Your task.
Begin at the line containing "réglables. Convient parfaitement" in the records below, end at the line containing "сотворить что-то похожее на задуманное.", and retype each line in that span exactly. No other line and no image should appear.

== == ==

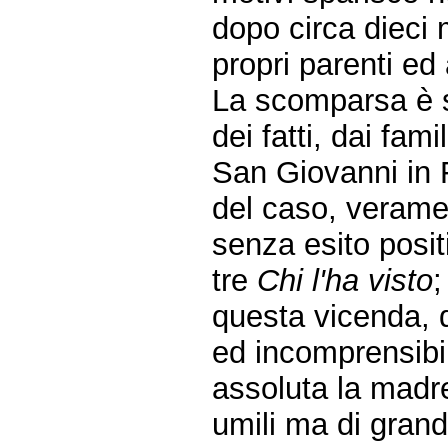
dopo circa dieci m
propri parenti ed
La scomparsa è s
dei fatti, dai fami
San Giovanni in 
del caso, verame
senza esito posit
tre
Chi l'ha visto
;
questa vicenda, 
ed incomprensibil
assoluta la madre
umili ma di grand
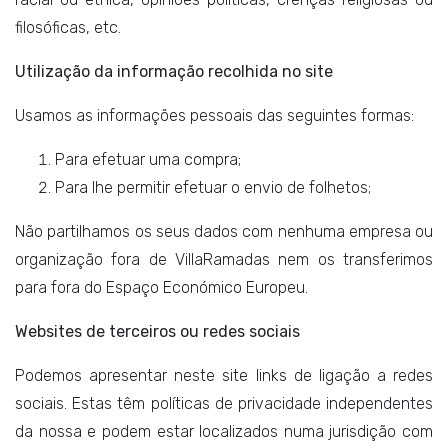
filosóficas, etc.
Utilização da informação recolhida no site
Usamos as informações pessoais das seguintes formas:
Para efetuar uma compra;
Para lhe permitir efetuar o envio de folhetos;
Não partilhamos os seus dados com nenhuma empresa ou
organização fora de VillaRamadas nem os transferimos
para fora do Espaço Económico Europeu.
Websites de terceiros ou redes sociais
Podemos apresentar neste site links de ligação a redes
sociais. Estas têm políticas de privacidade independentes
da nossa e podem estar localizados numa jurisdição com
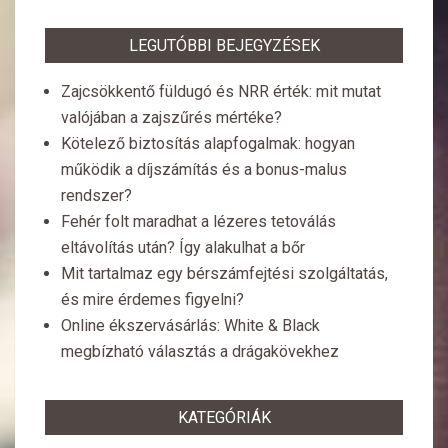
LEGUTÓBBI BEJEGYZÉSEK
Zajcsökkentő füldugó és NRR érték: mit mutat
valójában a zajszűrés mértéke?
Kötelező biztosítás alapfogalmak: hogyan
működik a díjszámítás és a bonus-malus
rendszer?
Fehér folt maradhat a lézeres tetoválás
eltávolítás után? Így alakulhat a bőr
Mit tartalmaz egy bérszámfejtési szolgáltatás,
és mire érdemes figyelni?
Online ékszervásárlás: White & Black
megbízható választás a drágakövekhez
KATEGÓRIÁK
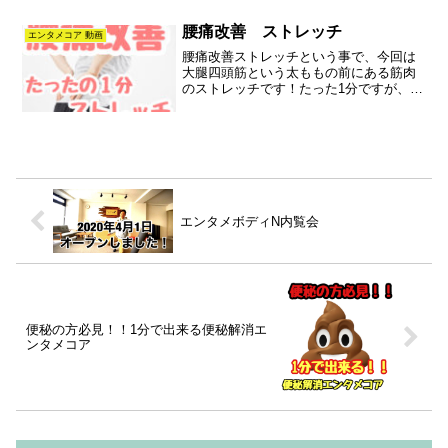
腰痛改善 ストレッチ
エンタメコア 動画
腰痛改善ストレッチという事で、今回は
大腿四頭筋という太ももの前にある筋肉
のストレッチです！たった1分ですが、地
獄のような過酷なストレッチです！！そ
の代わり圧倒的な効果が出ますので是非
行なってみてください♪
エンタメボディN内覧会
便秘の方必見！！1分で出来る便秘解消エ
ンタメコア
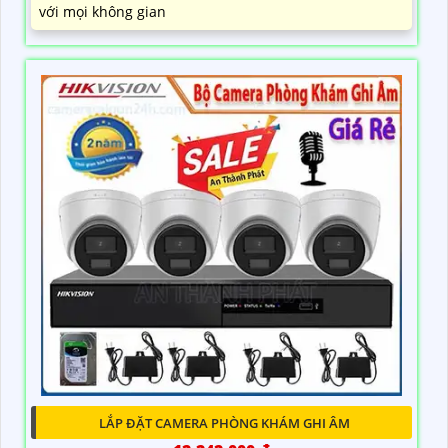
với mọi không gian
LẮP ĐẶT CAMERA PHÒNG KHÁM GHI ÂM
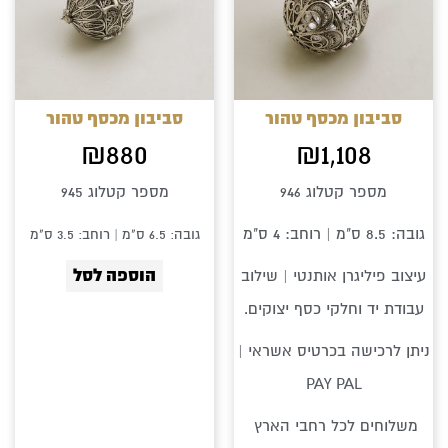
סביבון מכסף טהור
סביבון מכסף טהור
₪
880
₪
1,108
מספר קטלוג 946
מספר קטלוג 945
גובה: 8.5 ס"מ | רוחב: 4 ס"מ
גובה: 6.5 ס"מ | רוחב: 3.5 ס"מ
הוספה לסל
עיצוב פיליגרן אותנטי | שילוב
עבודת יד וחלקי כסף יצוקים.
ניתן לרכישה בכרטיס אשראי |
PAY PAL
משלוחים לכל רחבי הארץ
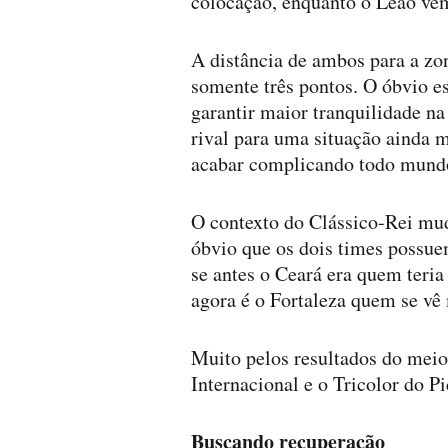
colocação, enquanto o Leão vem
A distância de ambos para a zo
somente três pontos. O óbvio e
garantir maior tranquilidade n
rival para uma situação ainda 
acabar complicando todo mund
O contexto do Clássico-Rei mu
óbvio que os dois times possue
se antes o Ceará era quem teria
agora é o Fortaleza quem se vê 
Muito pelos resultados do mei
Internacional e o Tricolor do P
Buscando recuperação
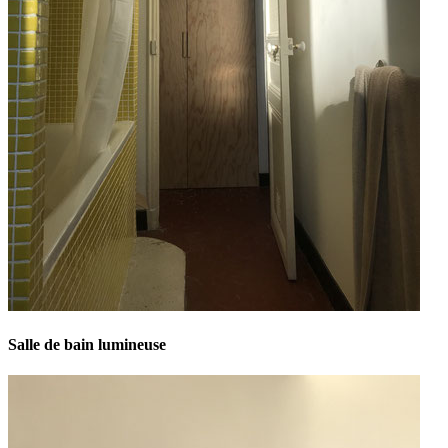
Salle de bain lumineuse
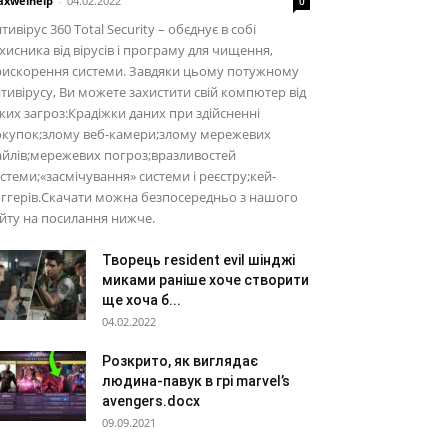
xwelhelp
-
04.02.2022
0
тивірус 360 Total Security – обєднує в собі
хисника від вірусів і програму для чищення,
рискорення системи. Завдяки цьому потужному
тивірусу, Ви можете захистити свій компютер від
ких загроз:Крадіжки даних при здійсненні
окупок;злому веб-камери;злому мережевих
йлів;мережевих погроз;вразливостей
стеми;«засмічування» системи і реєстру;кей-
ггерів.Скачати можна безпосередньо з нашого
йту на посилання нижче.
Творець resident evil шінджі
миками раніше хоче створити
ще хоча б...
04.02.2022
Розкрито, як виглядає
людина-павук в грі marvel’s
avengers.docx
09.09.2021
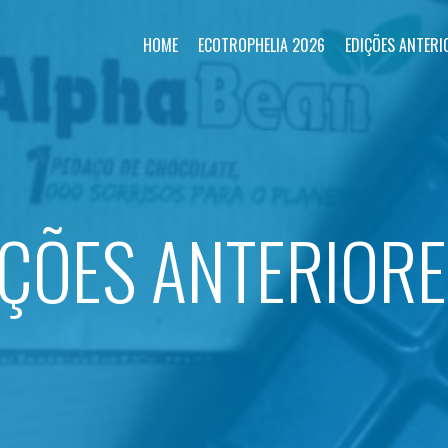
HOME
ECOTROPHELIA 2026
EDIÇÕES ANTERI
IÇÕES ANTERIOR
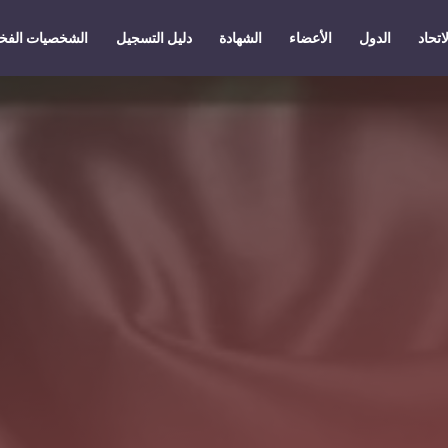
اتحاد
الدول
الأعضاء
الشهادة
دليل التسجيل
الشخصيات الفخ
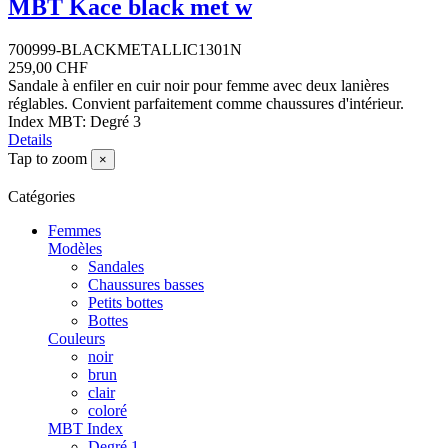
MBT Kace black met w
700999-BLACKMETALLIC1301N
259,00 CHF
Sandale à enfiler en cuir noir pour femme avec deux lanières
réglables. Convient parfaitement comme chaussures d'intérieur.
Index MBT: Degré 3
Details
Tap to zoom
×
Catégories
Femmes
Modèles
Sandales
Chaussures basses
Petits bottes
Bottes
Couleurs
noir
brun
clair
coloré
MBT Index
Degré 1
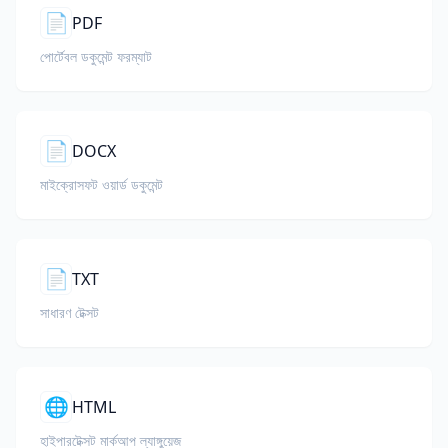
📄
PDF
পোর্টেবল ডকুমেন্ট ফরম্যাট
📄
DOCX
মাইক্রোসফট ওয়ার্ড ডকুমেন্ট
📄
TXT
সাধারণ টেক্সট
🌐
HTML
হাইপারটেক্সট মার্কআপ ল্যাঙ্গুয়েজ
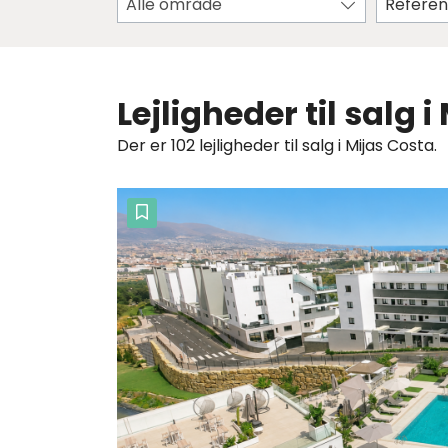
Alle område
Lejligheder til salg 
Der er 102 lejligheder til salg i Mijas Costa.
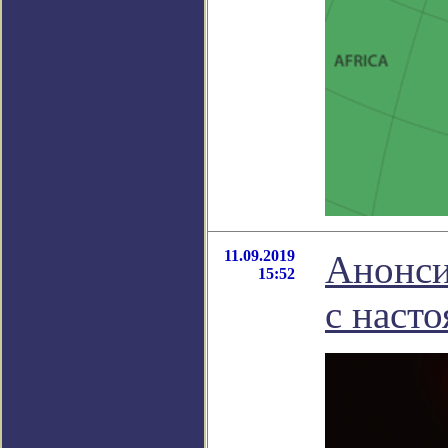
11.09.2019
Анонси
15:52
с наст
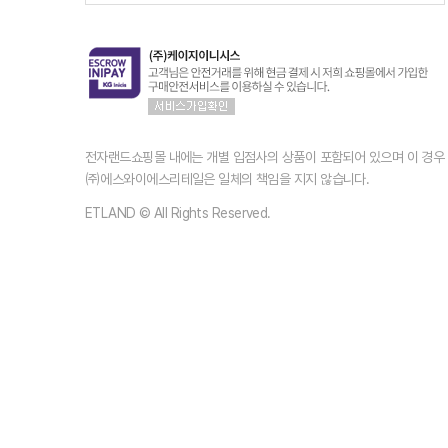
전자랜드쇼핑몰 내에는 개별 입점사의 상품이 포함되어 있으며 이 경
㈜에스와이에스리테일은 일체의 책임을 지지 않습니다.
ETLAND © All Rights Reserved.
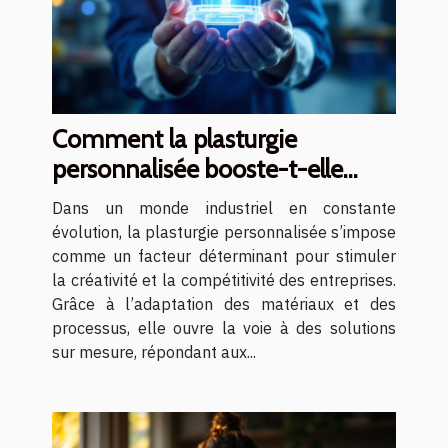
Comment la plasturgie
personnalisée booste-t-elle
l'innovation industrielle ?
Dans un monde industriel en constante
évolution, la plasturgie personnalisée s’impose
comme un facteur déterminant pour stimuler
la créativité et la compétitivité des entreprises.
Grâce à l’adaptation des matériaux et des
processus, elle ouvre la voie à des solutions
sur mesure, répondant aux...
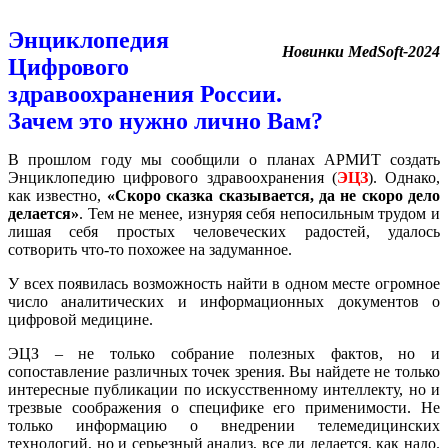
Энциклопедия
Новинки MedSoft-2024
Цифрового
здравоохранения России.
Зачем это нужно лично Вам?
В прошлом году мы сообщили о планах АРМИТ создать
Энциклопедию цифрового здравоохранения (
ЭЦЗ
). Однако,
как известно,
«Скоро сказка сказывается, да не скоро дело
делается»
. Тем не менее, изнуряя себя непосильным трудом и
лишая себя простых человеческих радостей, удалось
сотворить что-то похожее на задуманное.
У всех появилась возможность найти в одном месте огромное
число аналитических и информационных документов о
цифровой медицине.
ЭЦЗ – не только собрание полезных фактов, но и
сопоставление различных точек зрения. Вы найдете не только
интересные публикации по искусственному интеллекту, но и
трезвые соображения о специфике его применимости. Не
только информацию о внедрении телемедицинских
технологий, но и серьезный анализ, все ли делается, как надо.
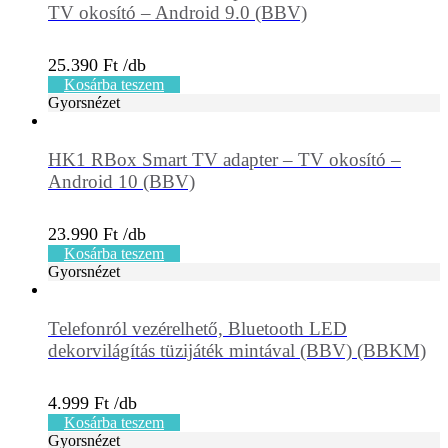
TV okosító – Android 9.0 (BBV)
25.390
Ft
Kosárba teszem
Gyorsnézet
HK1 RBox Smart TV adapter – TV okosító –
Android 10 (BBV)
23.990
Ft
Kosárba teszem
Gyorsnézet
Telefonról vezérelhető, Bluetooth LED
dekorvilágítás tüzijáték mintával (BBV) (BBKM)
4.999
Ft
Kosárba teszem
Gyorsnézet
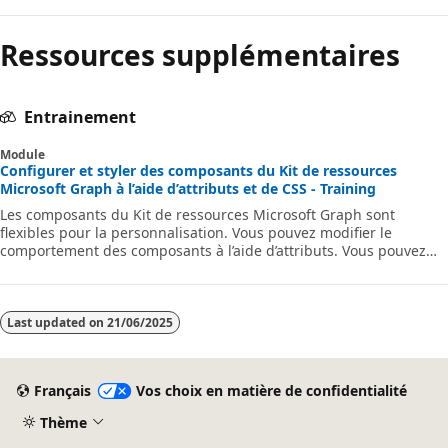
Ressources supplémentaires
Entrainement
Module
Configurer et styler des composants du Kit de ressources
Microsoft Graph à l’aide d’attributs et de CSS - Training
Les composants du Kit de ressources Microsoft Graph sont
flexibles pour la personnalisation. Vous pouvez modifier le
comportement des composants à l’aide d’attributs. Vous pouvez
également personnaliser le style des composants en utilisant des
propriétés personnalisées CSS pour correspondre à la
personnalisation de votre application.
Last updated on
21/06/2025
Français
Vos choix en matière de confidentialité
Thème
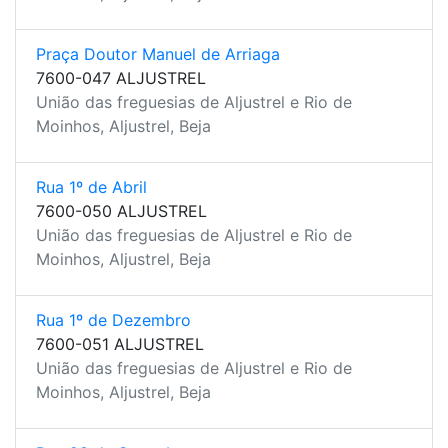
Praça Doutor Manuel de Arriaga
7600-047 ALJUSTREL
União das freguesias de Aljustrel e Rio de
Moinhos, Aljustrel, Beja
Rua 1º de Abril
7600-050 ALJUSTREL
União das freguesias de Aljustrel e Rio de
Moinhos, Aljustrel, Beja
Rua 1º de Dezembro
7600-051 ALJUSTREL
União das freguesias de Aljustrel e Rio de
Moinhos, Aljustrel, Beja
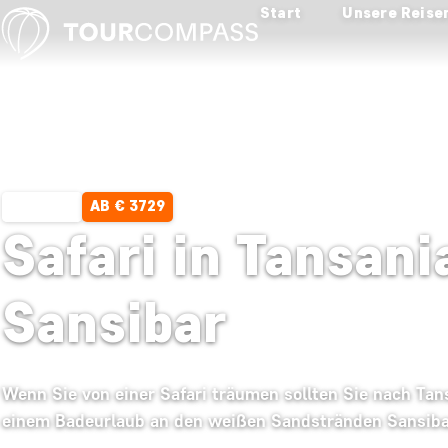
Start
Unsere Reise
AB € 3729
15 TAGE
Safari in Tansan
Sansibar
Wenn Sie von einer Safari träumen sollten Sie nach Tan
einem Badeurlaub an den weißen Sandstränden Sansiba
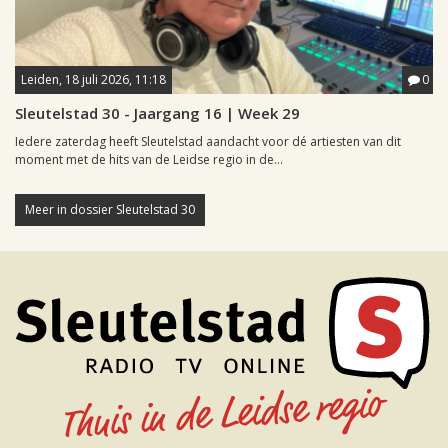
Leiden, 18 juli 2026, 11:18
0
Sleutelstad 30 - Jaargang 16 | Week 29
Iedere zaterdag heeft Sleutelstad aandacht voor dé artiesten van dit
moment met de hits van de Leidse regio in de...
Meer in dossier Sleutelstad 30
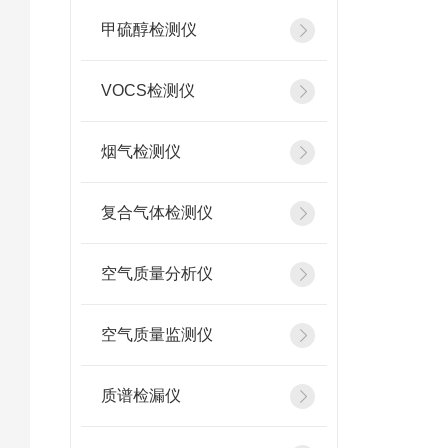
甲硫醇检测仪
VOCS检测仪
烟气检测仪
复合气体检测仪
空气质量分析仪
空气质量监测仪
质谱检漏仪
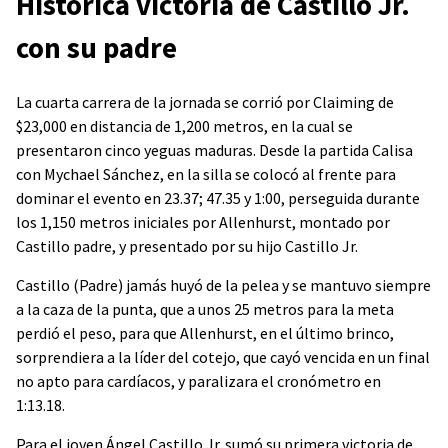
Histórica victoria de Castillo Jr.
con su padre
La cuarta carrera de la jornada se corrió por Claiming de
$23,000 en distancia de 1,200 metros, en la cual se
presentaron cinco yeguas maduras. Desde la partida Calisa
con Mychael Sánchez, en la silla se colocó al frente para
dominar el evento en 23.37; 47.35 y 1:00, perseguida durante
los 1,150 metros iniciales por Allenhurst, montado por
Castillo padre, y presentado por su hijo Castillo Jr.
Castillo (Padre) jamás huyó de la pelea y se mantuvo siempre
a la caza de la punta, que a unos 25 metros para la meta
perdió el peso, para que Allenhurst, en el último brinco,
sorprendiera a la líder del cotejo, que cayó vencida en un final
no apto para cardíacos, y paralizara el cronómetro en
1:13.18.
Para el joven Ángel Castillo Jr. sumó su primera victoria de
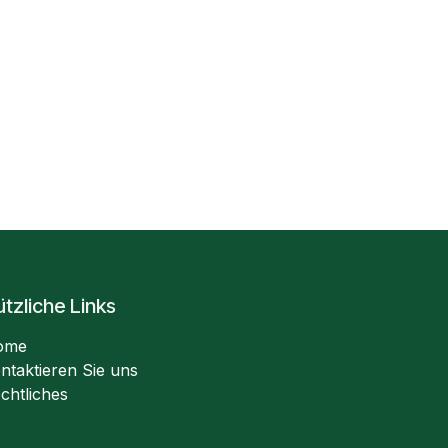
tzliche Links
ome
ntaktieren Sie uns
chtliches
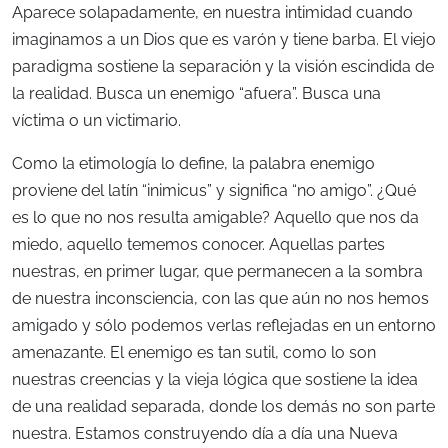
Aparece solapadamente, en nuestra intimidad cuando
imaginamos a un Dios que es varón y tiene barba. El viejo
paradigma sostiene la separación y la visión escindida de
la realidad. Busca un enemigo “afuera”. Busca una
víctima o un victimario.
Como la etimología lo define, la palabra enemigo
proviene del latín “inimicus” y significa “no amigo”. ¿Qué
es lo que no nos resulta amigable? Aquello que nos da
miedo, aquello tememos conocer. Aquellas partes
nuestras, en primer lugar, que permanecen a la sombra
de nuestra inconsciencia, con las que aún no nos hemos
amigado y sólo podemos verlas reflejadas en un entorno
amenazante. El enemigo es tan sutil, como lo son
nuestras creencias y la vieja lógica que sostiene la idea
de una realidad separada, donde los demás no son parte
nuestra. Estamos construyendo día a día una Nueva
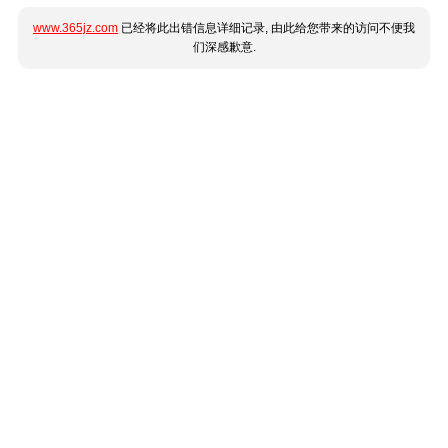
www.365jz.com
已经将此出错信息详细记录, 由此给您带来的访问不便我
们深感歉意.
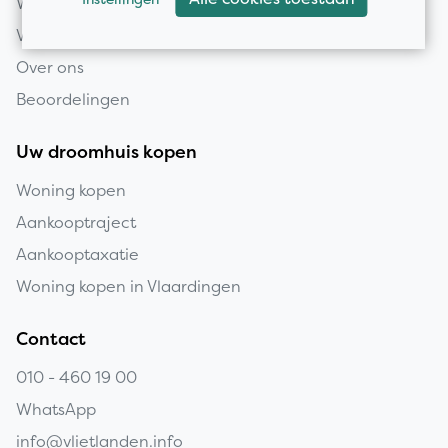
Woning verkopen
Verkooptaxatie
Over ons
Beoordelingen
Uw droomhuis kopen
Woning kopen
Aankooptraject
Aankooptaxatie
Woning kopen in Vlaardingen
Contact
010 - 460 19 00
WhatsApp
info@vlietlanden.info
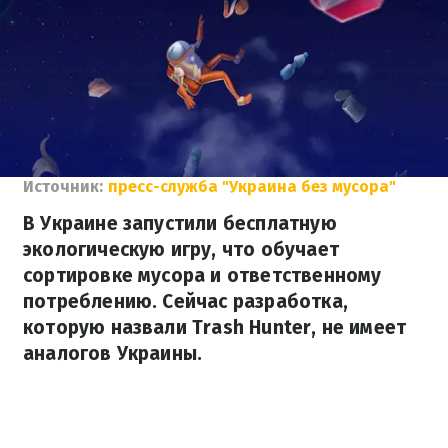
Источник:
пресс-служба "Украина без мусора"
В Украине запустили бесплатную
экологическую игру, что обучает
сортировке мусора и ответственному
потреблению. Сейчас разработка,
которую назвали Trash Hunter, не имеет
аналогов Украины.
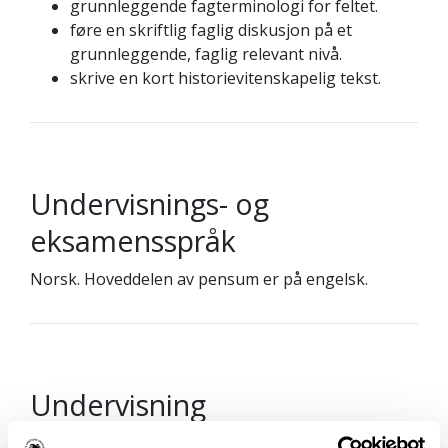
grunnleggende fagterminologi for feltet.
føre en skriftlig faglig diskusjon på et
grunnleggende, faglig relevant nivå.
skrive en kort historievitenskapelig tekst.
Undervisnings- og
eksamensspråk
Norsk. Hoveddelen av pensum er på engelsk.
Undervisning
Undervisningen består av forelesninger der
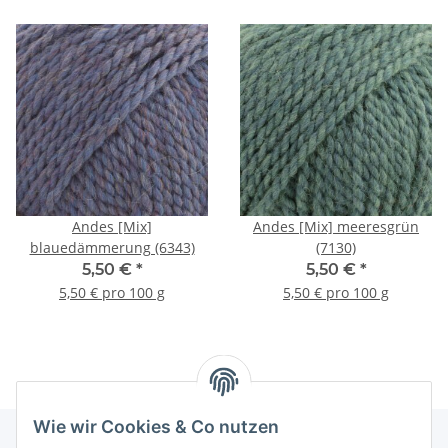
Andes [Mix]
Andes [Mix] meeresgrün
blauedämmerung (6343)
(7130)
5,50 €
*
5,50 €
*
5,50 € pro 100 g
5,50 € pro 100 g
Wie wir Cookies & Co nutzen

== == ==

Solution for this exercise.
réglables. Convient parfaitement comme chaussures d'intérieur.
Index MBT: Degré 3
Details
Tap to zoom
×
Catégories
Femmes
Modèles
Sandales
Chaussures basses
Petits bottes
Bottes
Couleurs
noir
brun
clair
coloré
MBT Index
Degré 1
📄
PDF
পোর্টেবল ডকুমেন্ট ফরম্যাট
📄
DOCX
মাইক্রোসফট ওয়ার্ড ডকুমেন্ট
📄
TXT
সাধারণ টেক্সট
🌐
HTML
হাইপারটেক্সট মার্কআপ ল্যাঙ্গুয়েজ
Alle område
Lejligheder til salg 
Der er 102 lejligheder til salg i Mijas Costa.
11.09.2019
Анонси
15:52
с наст
전자랜드쇼핑몰 내에는 개별 입점사의 상품이 포함되어 있으며 이 경
㈜에스와이에스리테일은 일체의 책임을 지지 않습니다.
ETLAND © All Rights Reserved.
Comment la plasturgie
personnalisée booste-t-elle
l'innovation industrielle ?
Dans un monde industriel en constante
évolution, la plasturgie personnalisée s’impose
comme un facteur déterminant pour stimuler
la créativité et la compétitivité des entreprises.
Grâce à l’adaptation des matériaux et des
processus, elle ouvre la voie à des solutions
sur mesure, répondant aux...
Энциклопедия
Новинки MedSoft-2024
Цифрового
здравоохранения России.
Зачем это нужно лично Вам?
В прошлом году мы сообщили о планах АРМИТ создать
Энциклопедию цифрового здравоохранения (
ЭЦЗ
). Однако,
как известно,
«Скоро сказка сказывается, да не скоро дело
делается»
. Тем не менее, изнуряя себя непосильным трудом и
лишая себя простых человеческих радостей, удалось
сотворить что-то похожее на задуманное.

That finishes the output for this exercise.